There are a number of retail businesses already looking to embrace the technology though. MS Retail in Kuwait, a chain of department stores selling clothing for children up to age 14, is just one of them.
The company has always been keen to take full advantage of IT, such as Oracle Retail, and use it as a way to attract shoppers and make the retail experience as exciting as possible. The smart dressing room is another example. The intelligent dressing room scans your measurements and lets you see on a projection screen how an item of clothing will look on you. The system also provides shoppers with a list of possible outfits that would go with the item they have selected.
Being an innovator as far as IT is concerned, MS Retail sees RFID as a technology to be implemented sooner rather than later.
“I know it’s a long-shot today and only a few companies in the region use it but we’re always looking to the future,” says Fahad A. Al-Mutawa, chairman and CEO at MS Retail.
“We’re working with suppliers to introduce it at item level. Everything involves cost. Every technology starts off expensive but it all depends on what a RFID solution can actually do for you,” he explains.

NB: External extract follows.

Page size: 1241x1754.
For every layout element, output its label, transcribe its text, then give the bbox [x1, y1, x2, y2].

“If it minimises the time it takes you to do jobs, minimises shrinkage, minimises manpower, it might be an expensive investment but it could cut down operational costs. You have to look at it both ways. We’re looking into it. We’ll continue to investigate and monitor how our peers implement it. We can learn from them and their mistakes to make it a success for us.”
Oracle, one of the most influential vendors in the retail and logistics verticals is pushing for the further deployment of RFID in the region.

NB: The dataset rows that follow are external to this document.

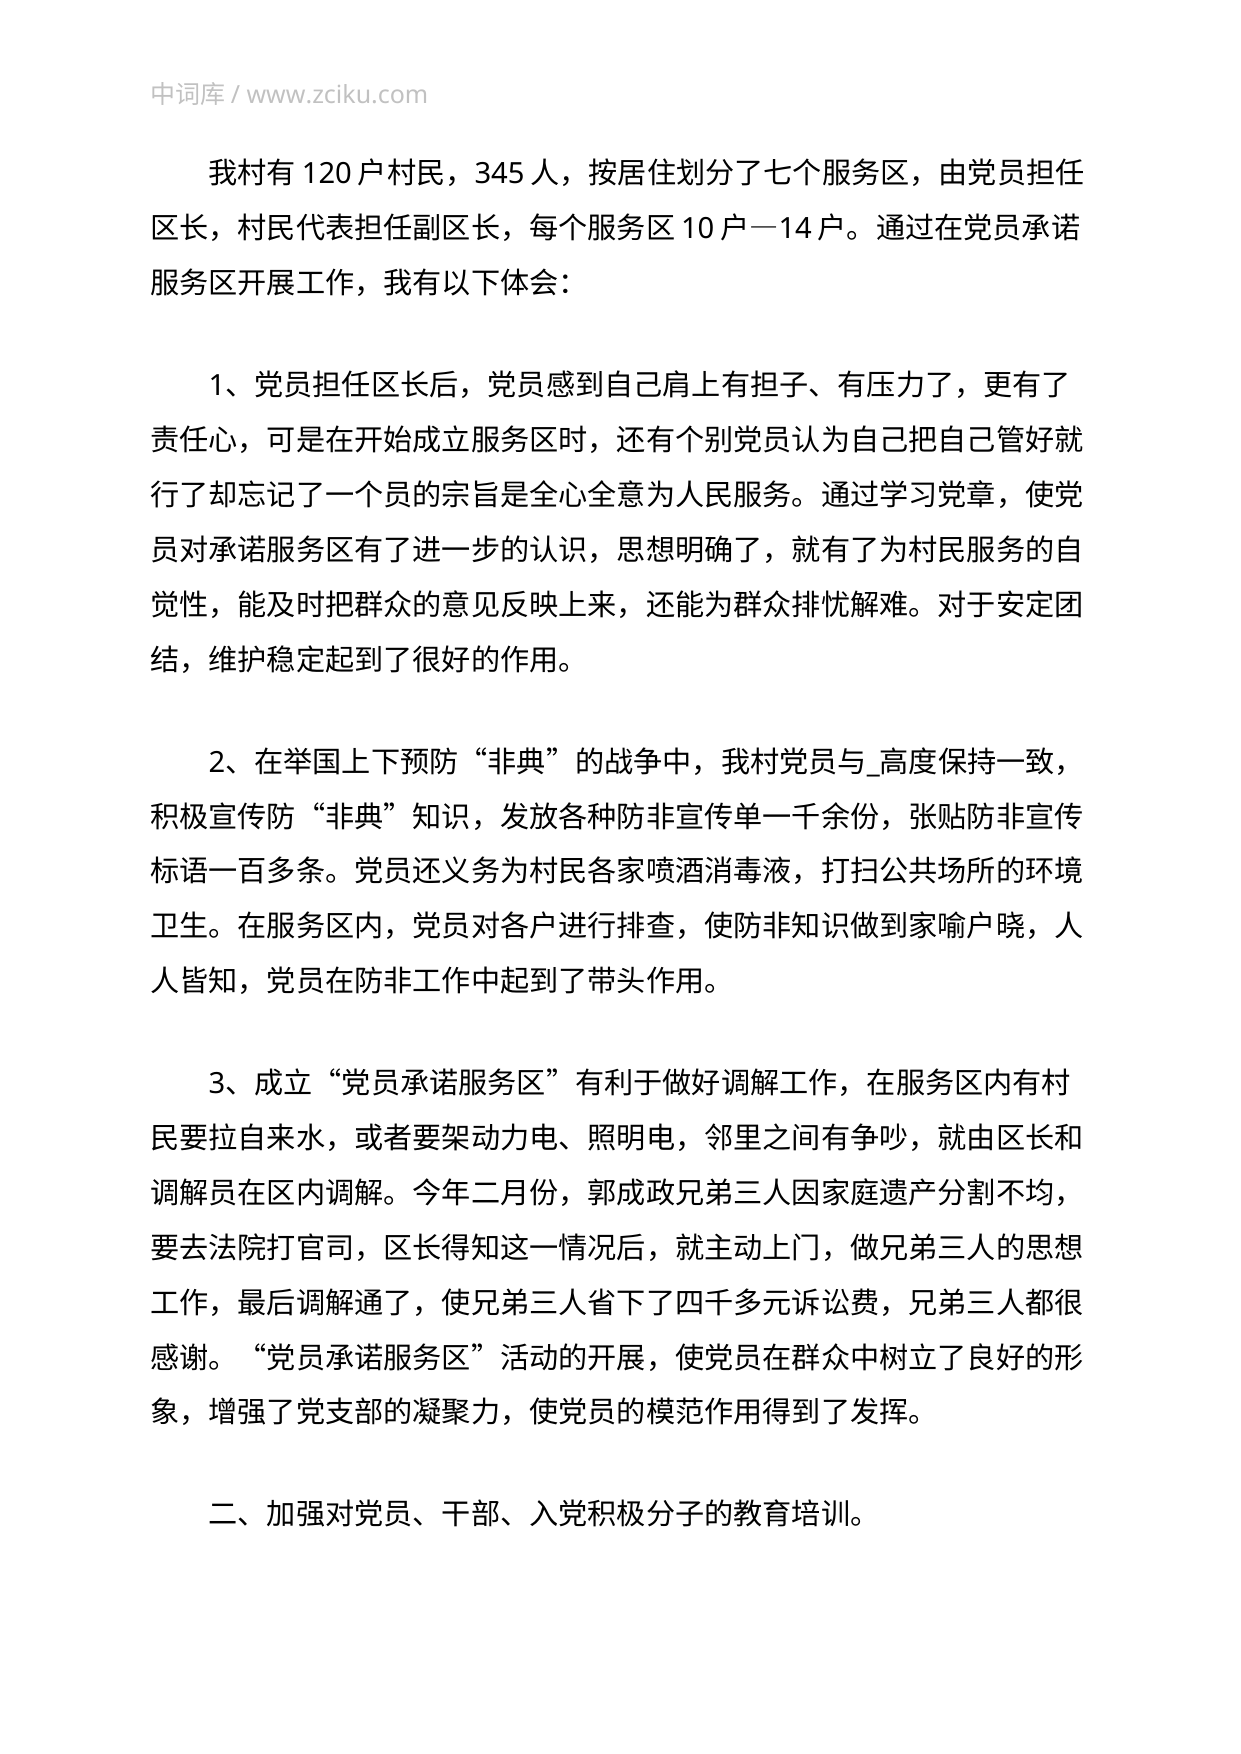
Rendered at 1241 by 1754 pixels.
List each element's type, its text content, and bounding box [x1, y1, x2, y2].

text 二、加强对党员、干部、入党积极分子的教育培训。 [150, 1491, 1090, 1533]
text 1、党员担任区长后，党员感到自己肩上有担子、有压力了，更有了责任心，可是在开始成立服务区时，还有个别党员认为自己把自己管好就行了却忘记了一个员的宗旨是全心全意为人民服务。通过学习党章，使党员对承诺服务区有了进一步的认识，思想明确了，就有了为村民服务的自觉性，能及时把群众的意见反映上来，还能为群众排忧解难。对于安定团结，维护稳定起到了很好的作用。 [150, 362, 1090, 679]
text 3、成立“党员承诺服务区”有利于做好调解工作，在服务区内有村民要拉自来水，或者要架动力电、照明电，邻里之间有争吵，就由区长和调解员在区内调解。今年二月份，郭成政兄弟三人因家庭遗产分割不均，要去法院打官司，区长得知这一情况后，就主动上门，做兄弟三人的思想工作，最后调解通了，使兄弟三人省下了四千多元诉讼费，兄弟三人都很感谢。“党员承诺服务区”活动的开展，使党员在群众中树立了良好的形象，增强了党支部的凝聚力，使党员的模范作用得到了发挥。 [150, 1059, 1090, 1431]
text 2、在举国上下预防“非典”的战争中，我村党员与_高度保持一致，积极宣传防“非典”知识，发放各种防非宣传单一千余份，张贴防非宣传标语一百多条。党员还义务为村民各家喷酒消毒液，打扫公共场所的环境卫生。在服务区内，党员对各户进行排查，使防非知识做到家喻户晓，人人皆知，党员在防非工作中起到了带头作用。 [150, 738, 1090, 1000]
text 我村有120户村民，345人，按居住划分了七个服务区，由党员担任区长，村民代表担任副区长，每个服务区10户—14户。通过在党员承诺服务区开展工作，我有以下体会： [150, 150, 1090, 302]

The IT giant thinks it will have a great impact by turning data into a valua-ble information architecture, which will help retailers to reduce inventory tracking costs, gain a much better supply chain visibility, and the insight necessary for optimising business processes. Oracle sensor-based services can enable retailers to integrate sensor-based information into their enterprise systems.
Motorola is also a staunch advocate of RFID technology. The vendor, heavily involved in both retail and logistics, offer end-to-end mobility solutions, which include rugged handheld devices, scanners applications and integration services.
Tarek Hassaniyeh, regional channel manager of the enterprise mobility business at Motorola, says: “RFID technology will have a great impact on the Middle East’s retail vertical in the coming years. It is sure to give retailers greater visibility and faster movement of their goods in the supply chain, which increases operational efficiencies and productivity.”
RFID aside, there are plenty of other ways in which the industry’s IT could develop. Jacky’s, a popular electronics retailer in the region, says that is has been tracking a number of evolving technologies recently – one of which is footfall counting systems.
“We’ve been evaluating various systems as not only do these keep track of your daily footfall but they can be integrated into your POS to start giving much more meaningful analysis,” says Ashish Panjabi, COO at Jacky’s.
Footfall counters now do not only use traditional beam sensors to count people but also thermal cameras which look like smoke detectors and can identify a group of people better than the traditional beam sensor technology. Systems from TraySys in the US cater to this today.
“The other interesting developments are in terms of POS technology as everything is becoming wireless and more compact,” Panjabi explains. “PDA’s will probably replace POS machines sooner rather than later. This then means you don’t need to keep bulky looking POS machines throughout your outlet and use your retail selling space more effectively.”